• Work task:
Go through the material and pull out every line with the string "middle" in it.

• Data to process:
Content starts

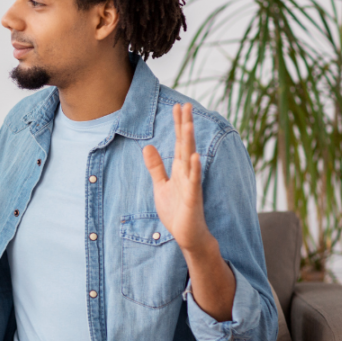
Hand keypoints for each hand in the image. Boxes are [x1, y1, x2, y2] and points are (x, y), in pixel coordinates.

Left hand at [142, 103, 213, 253]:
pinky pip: (194, 181)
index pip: (179, 142)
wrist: (187, 235)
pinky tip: (193, 156)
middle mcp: (186, 173)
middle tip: (187, 105)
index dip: (178, 125)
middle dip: (185, 125)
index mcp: (179, 169)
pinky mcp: (193, 198)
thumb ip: (156, 167)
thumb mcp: (161, 185)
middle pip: (185, 144)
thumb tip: (147, 146)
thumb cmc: (176, 211)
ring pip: (190, 159)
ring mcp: (191, 184)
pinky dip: (194, 169)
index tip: (178, 106)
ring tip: (188, 124)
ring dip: (189, 142)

Content ends

• Solution to this problem:
middle mcp: (186, 173)
middle tip: (187, 105)
middle dip: (185, 125)
middle pip: (185, 144)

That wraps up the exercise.